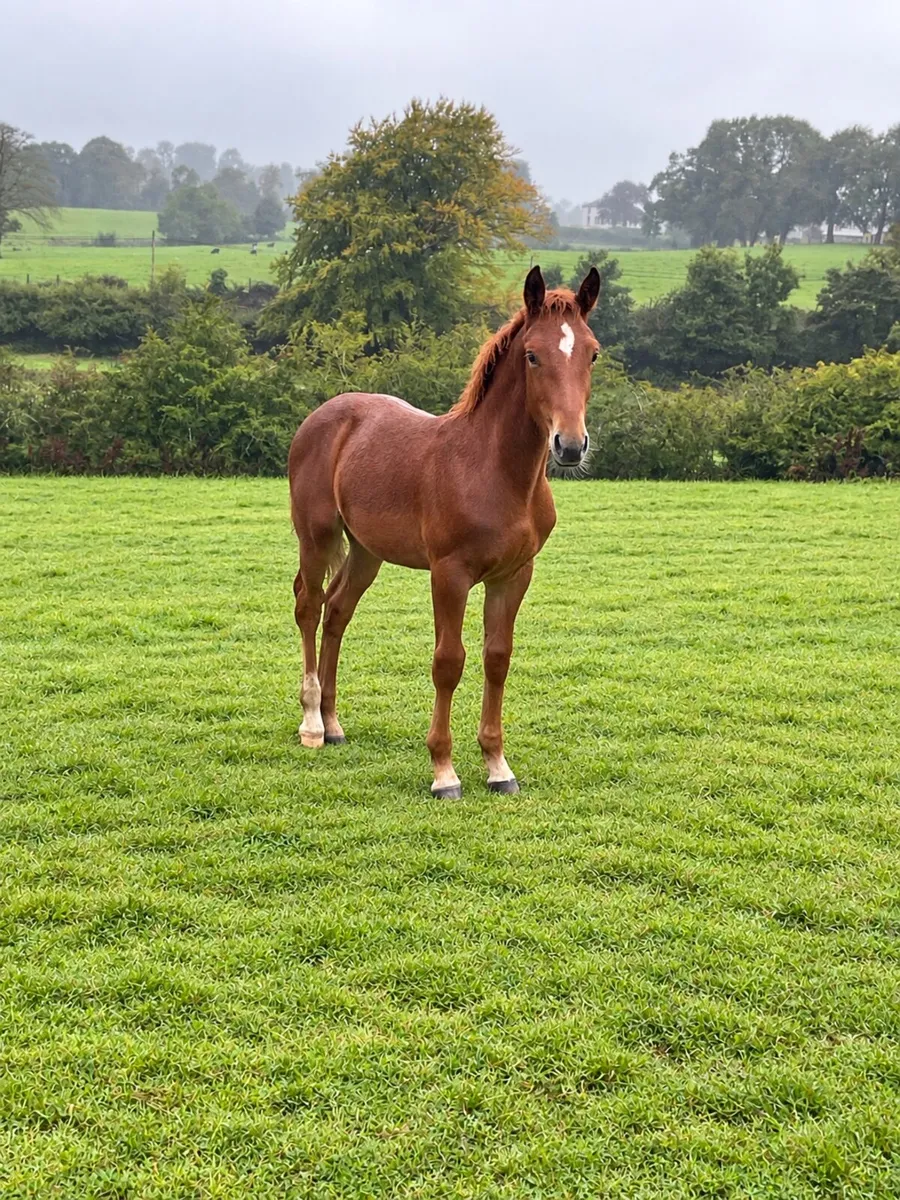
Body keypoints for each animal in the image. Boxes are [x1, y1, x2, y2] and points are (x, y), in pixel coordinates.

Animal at [288, 265, 600, 798]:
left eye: (592, 352)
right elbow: (448, 662)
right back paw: (311, 725)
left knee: (338, 611)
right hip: (317, 536)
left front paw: (498, 767)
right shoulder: (449, 574)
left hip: (367, 551)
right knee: (309, 607)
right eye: (532, 355)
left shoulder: (514, 575)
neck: (494, 471)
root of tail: (321, 416)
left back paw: (333, 724)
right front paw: (444, 772)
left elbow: (497, 658)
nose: (571, 445)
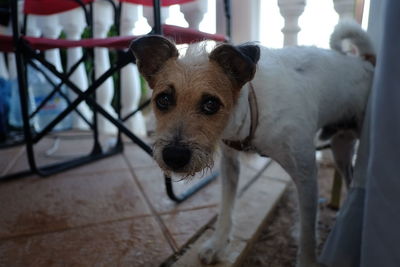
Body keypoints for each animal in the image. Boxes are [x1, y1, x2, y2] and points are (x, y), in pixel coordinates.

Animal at [130, 19, 376, 267]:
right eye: (163, 99)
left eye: (211, 104)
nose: (174, 156)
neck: (253, 112)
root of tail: (365, 62)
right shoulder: (229, 164)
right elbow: (226, 207)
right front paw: (218, 244)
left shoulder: (306, 175)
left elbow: (307, 232)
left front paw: (307, 261)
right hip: (341, 150)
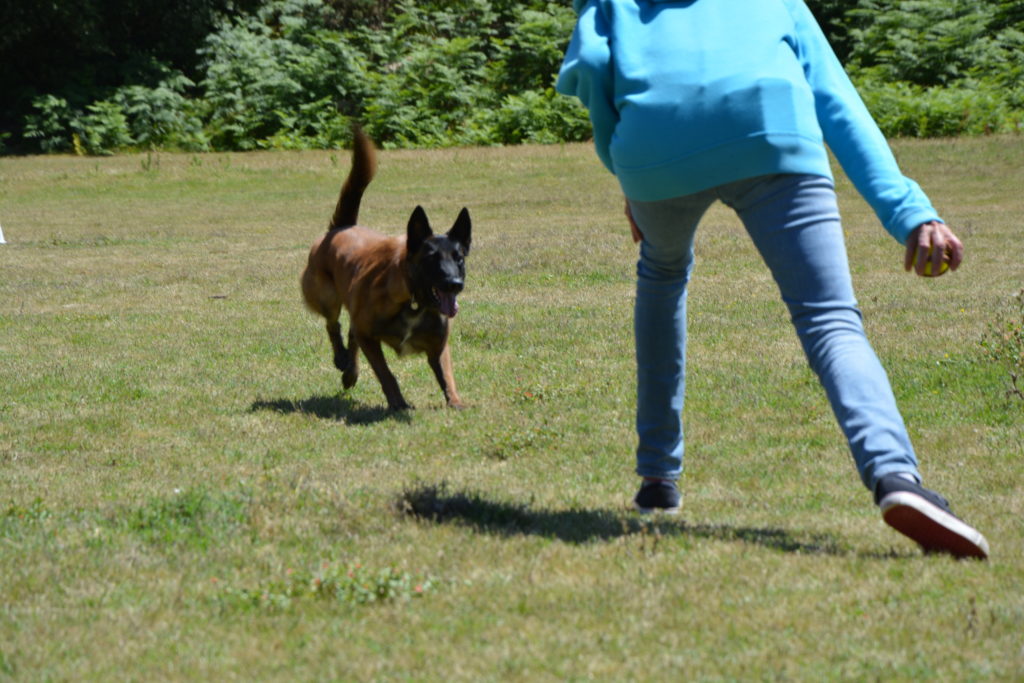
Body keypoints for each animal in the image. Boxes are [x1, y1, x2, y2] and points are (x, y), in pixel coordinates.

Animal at [299, 125, 468, 409]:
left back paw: (350, 373)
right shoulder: (369, 336)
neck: (413, 301)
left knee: (349, 334)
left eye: (459, 258)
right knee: (334, 325)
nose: (455, 284)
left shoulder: (438, 347)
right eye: (431, 258)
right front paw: (398, 402)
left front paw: (455, 401)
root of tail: (343, 227)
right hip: (326, 297)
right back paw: (342, 359)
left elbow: (446, 376)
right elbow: (386, 373)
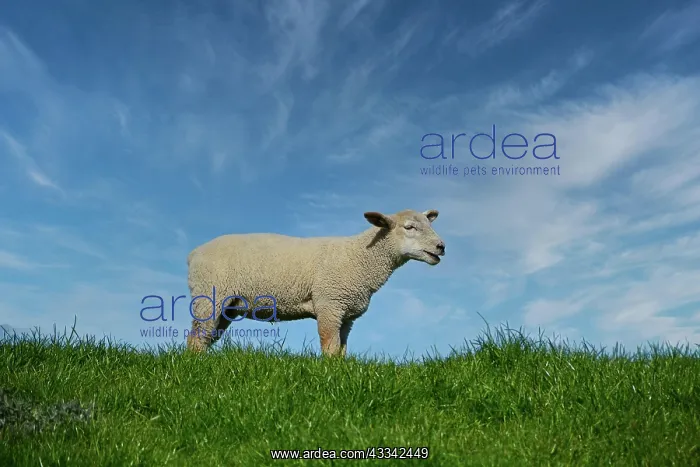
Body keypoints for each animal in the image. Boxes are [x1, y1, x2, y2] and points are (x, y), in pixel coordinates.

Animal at [185, 208, 446, 357]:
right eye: (409, 227)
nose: (441, 247)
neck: (360, 257)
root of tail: (194, 253)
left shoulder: (346, 314)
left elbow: (341, 350)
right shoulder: (329, 304)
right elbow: (329, 347)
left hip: (227, 306)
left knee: (206, 337)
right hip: (210, 296)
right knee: (196, 338)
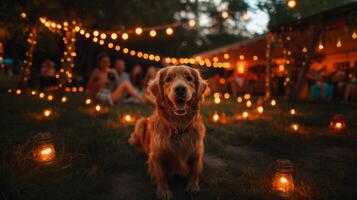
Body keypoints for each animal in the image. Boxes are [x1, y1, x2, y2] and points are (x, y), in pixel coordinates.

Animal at [129, 65, 207, 198]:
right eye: (168, 79)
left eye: (189, 78)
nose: (180, 89)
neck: (179, 128)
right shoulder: (156, 156)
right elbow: (161, 175)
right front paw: (164, 191)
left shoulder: (198, 152)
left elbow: (195, 170)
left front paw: (192, 186)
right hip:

--- Description of the task ---
Set down, please, the lines from the line holding "right eye: (168, 79)" through the final line of the data, exactly and with nothing added.

--- Answer to this exercise ---
right eye: (168, 79)
left eye: (189, 78)
nose: (180, 89)
neck: (179, 128)
right shoulder: (156, 156)
right elbow: (161, 175)
right front paw: (164, 191)
left shoulder: (198, 152)
left elbow: (195, 170)
left front paw: (192, 186)
right hip:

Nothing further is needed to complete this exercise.